I can levy judgment with the best of them

Hooray! I’ve been selected for jury duty in Kings County! Finally, the Man’s recognized my inate ability to confer judgement on my fellow man!!!

Ha. The Man couldn’t properly define “inate,” nor “confer.”

No, but seriously — why do we all speak of jury duty as the seventh plague? I recognize the interruption of one’s schedule; I recognize that any subsequent compensation probably pales in comparison to one’s hourly wage; and I certainly recognize the intrinsic boredom. But, still, is it really so bad? I’ve been summoned for the morning of the 29th — well, I’ll be awake, anyway, and as long as my New Yorker arrives the night before, I’ll have something to read. (But I warn you, Kings County: no New Yorker, no sense of civic responsibility.)

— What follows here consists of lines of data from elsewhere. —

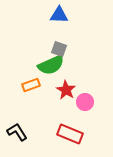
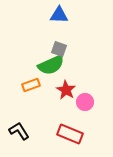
black L-shape: moved 2 px right, 1 px up
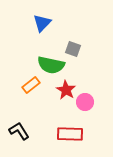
blue triangle: moved 17 px left, 8 px down; rotated 48 degrees counterclockwise
gray square: moved 14 px right
green semicircle: rotated 36 degrees clockwise
orange rectangle: rotated 18 degrees counterclockwise
red rectangle: rotated 20 degrees counterclockwise
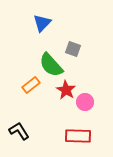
green semicircle: rotated 36 degrees clockwise
red rectangle: moved 8 px right, 2 px down
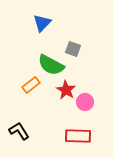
green semicircle: rotated 20 degrees counterclockwise
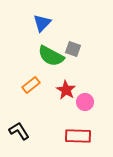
green semicircle: moved 9 px up
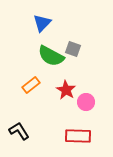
pink circle: moved 1 px right
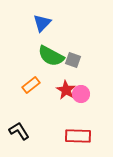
gray square: moved 11 px down
pink circle: moved 5 px left, 8 px up
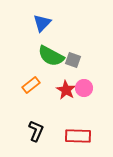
pink circle: moved 3 px right, 6 px up
black L-shape: moved 17 px right; rotated 55 degrees clockwise
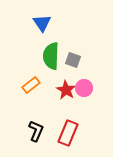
blue triangle: rotated 18 degrees counterclockwise
green semicircle: rotated 64 degrees clockwise
red rectangle: moved 10 px left, 3 px up; rotated 70 degrees counterclockwise
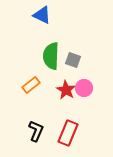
blue triangle: moved 8 px up; rotated 30 degrees counterclockwise
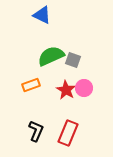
green semicircle: rotated 64 degrees clockwise
orange rectangle: rotated 18 degrees clockwise
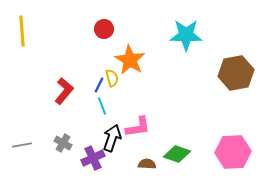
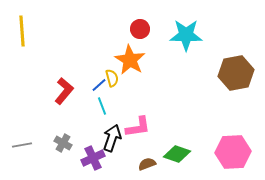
red circle: moved 36 px right
blue line: rotated 21 degrees clockwise
brown semicircle: rotated 24 degrees counterclockwise
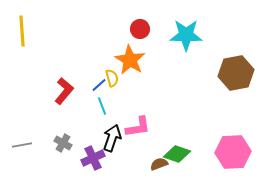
brown semicircle: moved 12 px right
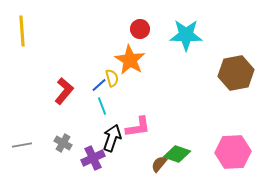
brown semicircle: rotated 30 degrees counterclockwise
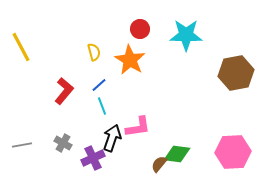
yellow line: moved 1 px left, 16 px down; rotated 24 degrees counterclockwise
yellow semicircle: moved 18 px left, 26 px up
green diamond: rotated 12 degrees counterclockwise
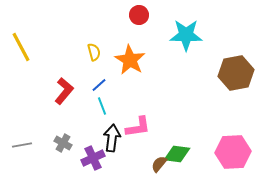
red circle: moved 1 px left, 14 px up
black arrow: rotated 12 degrees counterclockwise
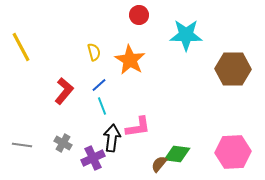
brown hexagon: moved 3 px left, 4 px up; rotated 12 degrees clockwise
gray line: rotated 18 degrees clockwise
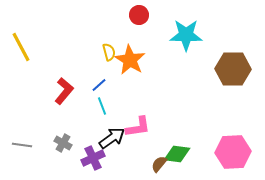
yellow semicircle: moved 15 px right
black arrow: rotated 48 degrees clockwise
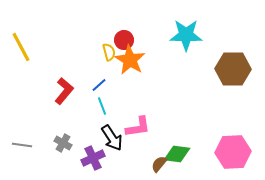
red circle: moved 15 px left, 25 px down
black arrow: rotated 92 degrees clockwise
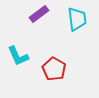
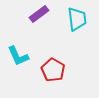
red pentagon: moved 1 px left, 1 px down
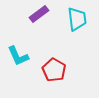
red pentagon: moved 1 px right
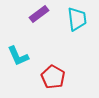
red pentagon: moved 1 px left, 7 px down
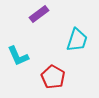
cyan trapezoid: moved 21 px down; rotated 25 degrees clockwise
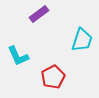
cyan trapezoid: moved 5 px right
red pentagon: rotated 15 degrees clockwise
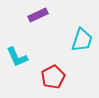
purple rectangle: moved 1 px left, 1 px down; rotated 12 degrees clockwise
cyan L-shape: moved 1 px left, 1 px down
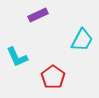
cyan trapezoid: rotated 10 degrees clockwise
red pentagon: rotated 10 degrees counterclockwise
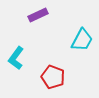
cyan L-shape: moved 1 px left, 1 px down; rotated 60 degrees clockwise
red pentagon: rotated 15 degrees counterclockwise
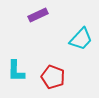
cyan trapezoid: moved 1 px left, 1 px up; rotated 15 degrees clockwise
cyan L-shape: moved 13 px down; rotated 35 degrees counterclockwise
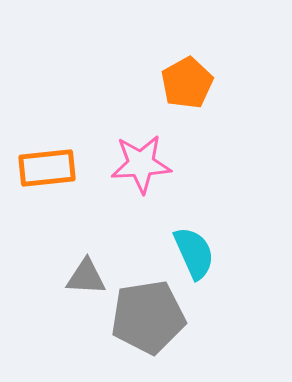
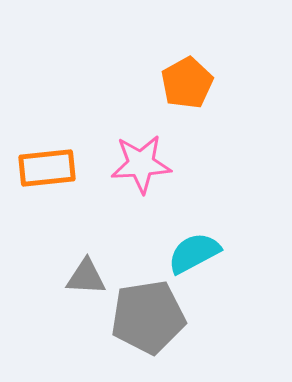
cyan semicircle: rotated 94 degrees counterclockwise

Having said that, I’m already debating how best to present myself as distasteful to both the prosecution and the defense. I’m a writer: well, that could either portray me as wishy-washy, or empathetic. I occasionally consult on matters regarding litigation-support: well, that either renders me too well versed in the legal system, or capable of approaching any case objectively. I’m CFO of a small consulting firm: well, that either makes me out to be a self-made man, or I’m all about the money. It’s actually incredibly difficult to parse.

If I can’t decide whether I’d be annoyed or mildly interested to serve on a jury, I can at least accept that I’ve got no idea how best to present myself to achieve either end. Right now, I’m thinking what I always think when faced with an unexpected situation outside my daily routine: I can always write about it. It’s true: no matter how annoying it is when a professor, or mentor, mumbles, “Well, it’s good material” — and no matter how often a writer stresses to friends, “You know, I do make shit up, occasionally” — situations like this do provide grist for the mill.

I’m not sure how to wrap this up; I received my Summons earlier this evening, made Happy Hour, and decided to post on the subject while walking home. I have a sense — for whatever reason — that I’ll be selected, and I’ll make no effort to discourage the presiding parties; and if I’m right — if I’m prescient, which really, really speaks well of my chances to be elected Foreman — then I’ll have something far more interesting to post in the coming weeks.

Though I shouldn’t. I think, technically, that’s illegal. I’ll have to create a whole new category: Shit That’ll Get Me Locked Up.